Il arriva à l’adresse indiquée. Un interphone cuivré sur la droite de la porte était couvert de vignettes autocollantes aux symboles invraisemblables. La note qu’il possédait ne comportait aucun numéro, il se lança donc dans l’essai de chacune des touches, avec l’espoir que celui qu’il presserait le conduirait à son interlocuteur. A la sixième tentative, l’immeuble lui fut enfin ouvert. Les quelques étages n’étaient plus qu’une délivrance de l’atmosphère oppressante du quartier.

 

Il frappa deux coups contre la barrière de bois qui servait de porte et entra. Directement face à lui se trouvait un bureau derrière lequel se tenait une femme à l’apparence fatiguée, qui se limait les ongles. Elle ne releva pas les yeux tout de suite et Chad eu le temps de l’observer un instant. On l’avait tellement regardé sur le trajet qu’il sentait le besoin d’en faire autant, pour évacuer ce trop-plein qui l’accablait. Ce qui retenait l’attention chez cette dame était la masse de cheveux blonds qui débordaient de chaque côté de son visage ; ils n’étaient qu’à peine mis en ordre, et certaines mèches pointaient vers le haut.

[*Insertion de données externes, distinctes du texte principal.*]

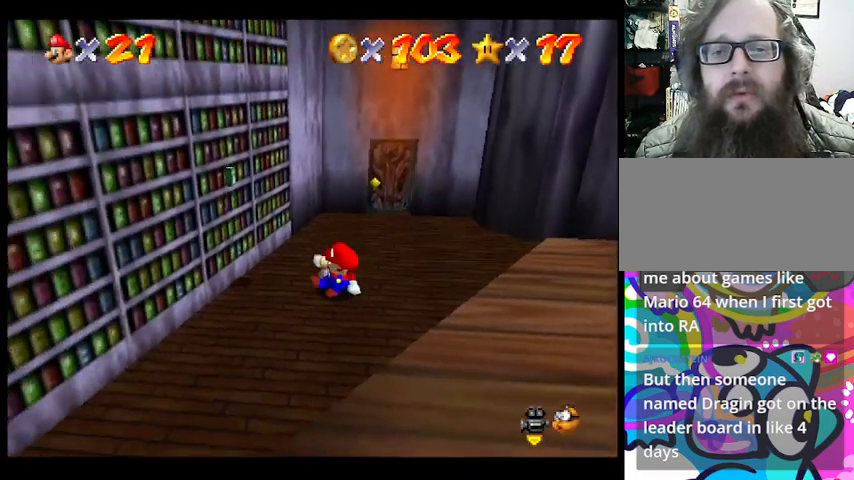
{"buttons": [], "left_stick": "center", "events": [[33, "left_stick", "center"], [267, "left_stick", "left"], [500, "left_stick", "center"]]}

Le mouvement de ses mains était précis, ils semblaient en train de divaguer sur un violon dont l’archet était la lime. Elle contournait le dessin des doigts avec sagacité, revenait sur l’un d’eux, puis sur un autre, bougeait sa main de manière à former un stylet avec ses ongles, ses ongles parfaitement vernis, qui brillaient de la lumière des néons qui illuminaient la salle.

 

Puis elle releva ses yeux, et l’orchestre pris fin avec la voix criarde et suraiguë qui lui indiquait un couloir sur sa droite. Il se dirigea vers ce qui était vraisemblablement le bureau du patron de l’entreprise, jusqu’à sentir sous ses pieds une moquette fine et usée qui aurait presque pu ressembler à du parquet au toucher. L’homme lui fit signe de fermer la porte et de prendre place sur le siège qui se trouvait devant le meuble sobre.

 

La conversation n’avait que peu d’intérêt pour Chad qui faisait cela de manière presque machinale depuis des jours. C’était toujours les mêmes questions qui s’alignaient : à combien se montait la facture ? Aux vues de la quantité, n’y avait-il aucun moyen de négocier, car l’économie était bancale et il ne pouvait se permettre une telle dépense ? Quelles étaient les modalités… Chad n’y prenait plus goût. Au début, il avait trouvé cela amusant, et il tentait de vendre par la même occasion d’autres produits, mais cela ne marchait que très rarement. Il répondait donc distraitement, sans porter de grande attention à son interlocuteur. Pourtant celui-ci était amusant, d’un certain point de vue, car il avait un de ces tic, impossible à contrôler, qui agitait son œil gauche lorsqu’il commençait une phrase : cet œil se portait vers le centre de son visage. Il avait dû être un caméléon dans sa vie précédente, ou quelque chose du genre. Sauf que ces animaux ont le chic pour se dissimuler dans leur environnement, alors que lui... c’était plutôt le bureau qui se dissimulait dans le patron. Ce détail amusa Chad le temps de l’entretien qui ne dura que quelques minutes. Il était impatient de s’échapper de cette zone inconnue qui le mettait mal à l’aise, et le directeur de l’entreprise avait hâte de quitter son travail : tous ses dossiers étaient rangés dans le coin droit de son bureau et sa veste était posée contre son accoudoir de siège.

 

Soixante quinze minutes plus tard, Chad retrouvait le confinement de son une pièce, avec ce sentiment de sécurité enfin retrouvé, d’un toit et de murs connus qui le protégeaient des atteintes de l’extérieur.